Payment limits by FOGASA
The TS declares that when a company is in a bankruptcy proceeding, has been declared insolvent or disappeared, it is impossible to readmit, and has not appeared in court, the FOGASA can anticipate the option between compensation or readmit that corresponds to the employer, and therefore, limit the accrual of processing salaries.
The company, in a situation of bankruptcy, proceeds to the business closure after dismissing workers for objective reasons. The workers submit a dismissal request that the Labor Court considers declaring the dismissals unfair. In addition, given the impossibility of reinstatement, it declares the contracts extinguished and condemns the company to pay the corresponding compensation as well as the processing salaries accrued up to the date of the judgment.
The FOGASA files a request for appeal against this decision. Complaint that in the trial act he expressed the anticipated option for compensation for the case of declaring unfair dismissal, and in accordance with this option, the termination of the contract must be understood to have occurred on the day of actual termination at work, and therefore the sentence to pay processing fees is not applicable. The TSJ Galicia dismisses the appeal, considering that the exercise of the right of advance option is not within the procedural powers that are attributed to FOGASA, but is the exclusive right of the employer. The FOGASA appeals in cassation for the unification of doctrine.

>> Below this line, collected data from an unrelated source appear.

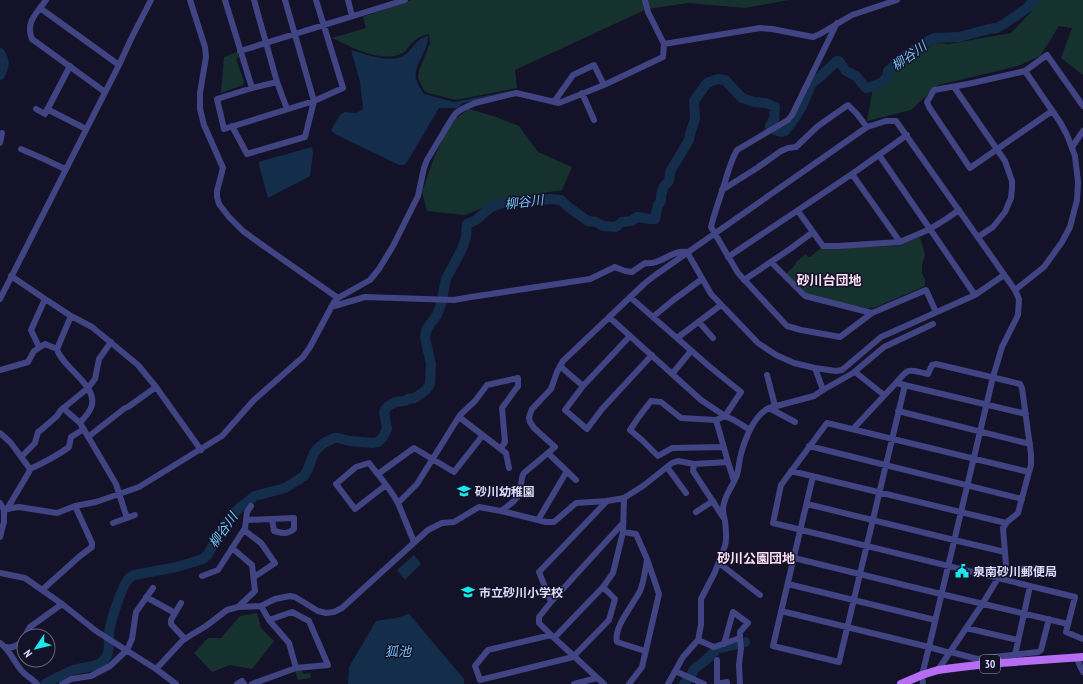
<svg xmlns="http://www.w3.org/2000/svg" width="1083" height="684" font-family="'PT Sans Narrow','Noto Sans JP',sans-serif">
<style>
.green{fill:#16322e}
.water{fill:#132d4b}
.lines{fill:none;stroke-linecap:round;stroke-linejoin:round}
.river{stroke:#132d4b;stroke-width:10}
.minor{stroke:#414483;stroke-width:6}
.major{stroke:#b66cf3;stroke-width:8}
.labels{text-anchor:middle;dominant-baseline:central;stroke-width:3;stroke-linejoin:round;paint-order:stroke}
.shield{fill:#141228;stroke:#a19fbc;stroke-width:1}
.shield-label{font-size:11px;font-weight:bold;fill:#dddcfc}
.poi-label{font-size:12px;font-weight:bold;fill:#dddcfc;stroke:#141228;text-anchor:start}
.water-label{font-size:13px;font-style:italic;fill:#73c3f4;stroke:#141228}
.neighbourhood-label{font-size:13px;font-weight:bold;fill:#fcdef4;stroke:#141228}
</style>
<rect width="100%" height="100%" fill="#141228"/>
<path class="green" d="M411,0H789L745,8L688,3L647,9L515,70L517,88L456,100L425,92L418,78L419,71L430,43L429,34C421,36 417,38 411,44C408,47 406,52 403,53C381,64 352,47 332,38L366,28L363,17Z
M1037,0H1083V75L1061,58L1072,28L1059,26L1040,56L1018,66L938,85L911,110L867,121L874,82L935,43L949,44L1011,33L1031,12Z
M237,52L239,58L236,59L244,81L243,85L221,93L224,57Z
M469,109L496,117L519,126L538,152L572,167L562,190L505,199L465,215L427,211L422,192L434,158L451,122Z
M920,237L925,255L922,265V273L925,280V286L876,307L871,308H867L806,295L786,274L795,265L796,262L806,254L808,257H810L821,248L899,246Z
M257,613L261,628L274,641L252,669L230,665L212,672L194,653L208,638H221L240,616Z
M302,670L303,674L310,673L311,678L298,680L295,671Z"/>
<path class="water" d="M428,36C429,51 413,65 416,79C417,84 421,89 424,94L454,102L510,91V94L463,103L457,108H439L407,162L404,165H399L335,134L331,130L340,115L344,112L356,113L363,109L360,82L351,50C365,54 393,65 406,54C414,47 416,39 428,36Z
M312,147L313,154L310,176L268,198L258,162Z
M414,555L421,564L405,580L397,570Z
M409,614L464,679V684H348L349,667L376,621L396,618Z"/>
<g class="lines">
<path class="river" d="M0,53C6,63 4,65 0,75
M45,684C54,679 64,674 73,670C83,667 97,668 104,660C111,652 108,642 109,633C111,620 121,588 129,578C130,577 133,576 134,575L177,567L203,559L208,554L222,529L238,509L255,496L285,488L304,476L308,469L314,453L317,449L324,443L334,438H338L350,441L373,443L378,442L383,437L387,429L384,412L387,407L395,402L405,401L408,399L415,398L426,390L430,384L431,364L425,338L426,331L430,324L437,315L441,304L446,279L462,249L466,237L467,224L476,220L491,207L503,203L550,199L561,200L567,206L585,219L588,221L596,222L603,226L616,227L622,222L631,221L637,217L650,219H655L658,205L661,201V195L664,186L669,181L670,172L689,140L690,134L695,119L694,101L707,83L718,79L725,80L742,98L754,102L766,103L775,107L774,119L770,126C774,130 779,133 785,131L797,115L802,106L811,84L821,76L837,61H839L846,71L856,76L864,86L867,88L871,87L881,83L887,77L888,71L905,56L930,40L935,38L959,37L989,29L997,28L1004,24L1027,8L1034,0
M684,684L691,676L694,669L705,661L717,649L745,642"/>
<path class="minor" d="M46,0C37,13 25,22 32,39L105,92
M190,0L205,47L206,57L200,93V109L204,125L223,168L217,191V197L219,204L229,217L243,231L258,242L338,298
M225,0L252,88
M254,0L277,82L287,109
M348,0L352,16
M40,8L119,65
M837,23L792,115L788,120L737,150C730,162 727,176 723,188C719,201 714,214 711,227L738,273L787,326L801,330L840,337L872,313L926,290L936,312
M664,44L760,28L772,29L813,37L820,34L852,15L897,0
M240,51L405,0
M277,82L252,88L217,99L224,129L314,101L343,88L316,0
M954,87L1005,161L1012,181V188L1011,198L1005,212L993,227L978,237
M582,93L594,120
M554,102L573,75L594,65L604,85
M36,109L45,114L70,66
M47,109L86,129
M1052,111L970,168L929,107L927,102L934,90L968,84L1025,71L1047,55L1083,106
M232,126L247,154L305,137L314,101L285,0
M0,143L2,133
M1072,147L1083,131
M21,149L30,153L44,159L65,169
M879,155L930,229L975,295
M852,174L900,242
M722,190L757,168L781,151L788,148L796,147L818,126L848,105L857,114L867,127
M798,211L823,246H838L900,242L930,229L946,219L959,210
M687,252L711,294L758,343L776,355L794,363L815,368L836,371L842,370L881,337L975,295L1004,275
M728,257L852,174L907,135
M771,262L805,296L872,313
M11,276L45,299L71,316L92,327L138,365L156,387L201,450
M744,280L790,249L813,232
M1015,290L1044,267L1062,242L1070,227L1077,200L1078,182L1075,156L1067,135L1060,122L1025,71
M630,297L710,367L741,392L725,416L716,420L681,418L661,402L651,401L638,418L630,430L643,441L658,456L672,448L723,447
M0,299L119,65L131,39L151,0
M331,307L365,297L454,300L471,297L590,279L615,267L625,271L632,272L645,263C660,266 672,249 687,252
M71,316L57,349C62,368 100,386 91,408C88,414 84,418 80,423
M609,317L701,400L725,416L734,420L750,430
M653,317L672,301L702,279
M699,322L713,338
M630,336L583,386L565,410L587,429L602,409L652,355
M677,338L721,305
M39,347L31,330L45,299
M560,366L583,386
M0,370L28,362L34,351L45,344L57,349
M855,372L884,395
M672,374L691,351
M767,375L775,406
M896,383C910,366 908,370 928,374L932,365L936,364L1008,381L1020,384L1022,388L1031,454V465L1029,472L1018,513L1007,522L1003,528L1006,565L983,603L938,670
M823,390L853,373L884,347L933,324
M63,408L80,423L116,484L127,518
M769,408L795,422
M898,411L1030,444
M459,417L506,453L509,468
M853,429L896,383L1026,414
M0,433L11,443L30,469L29,472L7,509
M88,437L125,408L128,407L156,387
M809,446L1022,499
M548,453L576,480
M21,457L35,443L38,432L41,430L57,416L61,410L88,388L95,379L99,359L111,342
M728,462L734,481
M694,464L693,471L723,517
M667,467L686,493
M30,469C43,463 57,456 69,447L71,437L84,429
M791,471L1006,523
M1029,472L827,423L781,485L773,523L1075,597L1066,632L1083,639
M378,474L414,448L454,472L483,435
M813,476L773,646L839,662L905,385
M386,485L355,509L336,484L356,467L369,463C379,476 390,488 398,503
M0,503L4,510V522L0,537
M807,504L954,540L1005,552
M4,510L12,508L19,507L57,513L75,506L96,502L139,487L217,439L222,436L254,400L303,357L310,347L334,302L338,298L370,280L379,269L393,246L418,196L424,168L427,160L451,120L456,113L462,109L475,103L516,93L559,103L604,85L663,57L664,44L648,12L645,0
M501,511C507,506 517,501 520,492C522,486 520,479 524,473L555,447L534,428L530,422L529,418L530,414L532,409L551,389L557,372L563,361L644,284L654,276L867,127L886,121H896L1015,290L1019,299L1018,315L1002,347L993,377L929,647L922,675L923,684
M696,512L713,501
M246,520L294,518V529C287,535 282,533 274,531L272,519
M538,520L567,471
M113,523L135,515
M244,530L261,543L275,563L254,577
M623,532L636,534L647,559L659,594L642,667L629,684
M414,542L398,503L417,484L460,415L475,401L487,385L518,378V386L502,408L505,442L501,448
M232,548L252,565L255,591L238,607
M794,558L941,594L1068,624
M719,563L760,595
M0,573L25,578L62,604L96,631L156,669L176,684
M202,576L218,570L245,528L247,512L251,506
M788,584L935,620
M42,590L80,556L92,547V543L75,506
M146,597L175,613
M551,602L539,572L607,501
M181,603L171,620V624L185,639
M781,611L929,647L950,653
M269,620L289,643L296,668
M966,628L1018,640
M551,635L488,650L475,666L480,680L573,657L609,620L615,599L603,587
M25,636L30,627L62,604
M554,638L603,587L613,573L623,532L624,498
M698,640L714,647L740,638V632L748,623L733,612L724,644
M0,643C10,650 14,662 22,671C26,676 33,679 37,684
M6,647C14,648 20,645 24,638
M645,651L617,642C613,628 633,605 640,591C644,582 645,570 647,560
M951,652L977,659L1038,652L1041,650L1049,619
M1015,655L1030,586
M1077,658L1080,666L1083,672
M717,660V684
M156,669L183,640L206,626L227,610L238,607L261,606L275,599L290,596L295,597L318,611L326,613L334,612L342,608L428,530L442,523L454,522L479,507L501,511L546,522H554L576,503L607,501L624,498L643,486L672,463L678,461L694,464L728,462L716,420
M675,671L704,684
M62,684L71,679L91,676L110,666L127,650L132,639L136,612L153,588
M237,684L242,681L244,684
M252,684L296,668L328,665L309,621L292,612L269,620L261,606
M574,684L597,678
M604,684L551,635L539,623V617L551,602L623,523
M668,684L683,657L698,640L701,625V599L715,572L725,546C727,539 726,529 725,521C724,517 723,513 723,509C723,497 733,486 737,475C739,468 739,461 741,454C745,439 754,415 769,408L814,396L823,390L815,368
M717,684L727,682
M740,684L739,665L741,648L740,638"/>
<path class="major" d="M901,684L922,675L938,670L953,668L986,664L1083,657"/>
</g>
<defs>
<g id="school-bare" transform="scale(1.08)"><path d="M0-5L7-2L0 1L-7-2ZM-4 1L0 2.5L4 1V4Q0 6-4 4Z" fill="#18e9ed" stroke="#141228" stroke-width="2.5" paint-order="stroke"/></g>
<g id="civic-bare" transform="scale(1.08)"><path d="M-.6-6.5H3V-4.5H.6V-3L4-1V1h2V6H-6V1h2V-1L-.6-3ZM-1.2 2.5V6h2.4V2.5Z" fill="#18e9ed" stroke="#141228" stroke-width="2.5" paint-order="stroke"/></g>
</defs>
<g fill-rule="evenodd">
<use href="#school-bare" x="464" y="491"/>
<use href="#civic-bare" x="962" y="571"/>
<use href="#school-bare" x="468" y="592"/>
</g>
<g class="labels">
<rect class="shield" x="980" y="655" width="20" height="18" rx="3"/>
<g class="shield-label">
<text x="990" y="664">30</text>
</g>
<g class="poi-label">
<text x="475" y="491">砂川幼稚園</text>
<text x="973" y="571">泉南砂川郵便局</text>
<text x="479" y="592">市立砂川小学校</text>
</g>
<g class="water-label">
<text transform="translate(909 56) rotate(-36)">柳谷川</text>
<text transform="translate(524 202) rotate(-7)">柳谷川</text>
<text transform="translate(223 530) rotate(-55)">柳谷川</text>
<text x="398" y="651">狐池</text>
</g>
<g class="neighbourhood-label">
<text x="829" y="280">砂川台団地</text>
<text x="756" y="558">砂川公園団地</text>
</g>
</g>
<g transform="translate(36 648) rotate(235)"><circle r="19" fill="#141228" stroke="#64637d"/>
<path d="M0-3L7 15L0 10L-7 15Z" fill="#18e9ed"/>
<text y="-6" font-size="11" font-weight="bold" text-anchor="middle" fill="#dddcfc">N</text>
</g>
</svg>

The TS rejects that the right to advance option can not be extended to FOGASA due to lack of entrepreneur status. The FOGASA, as a subsidiary guarantor of the amounts owed by the employer in case of insolvency, can take the place of this in the procedure. This reinforces, in this way, the procedural position of the FOGASA that is authorized to urge in the process “what is convenient in Law”. In response to this circumstance, the TS considers feasible that FOGASA can exercise the right of option in advance when the following circumstances concur simultaneously:
– That the company has not appeared at the trial.
– That they are companies that are involved in insolvency proceedings, declared insolvent or missing and that the company has closed its activities and reinstatement is impossible or difficult to complete.
– That the holder of the option was the employer (and not the worker).
– That the FOGASA has appeared in the procedure at the time of making the option.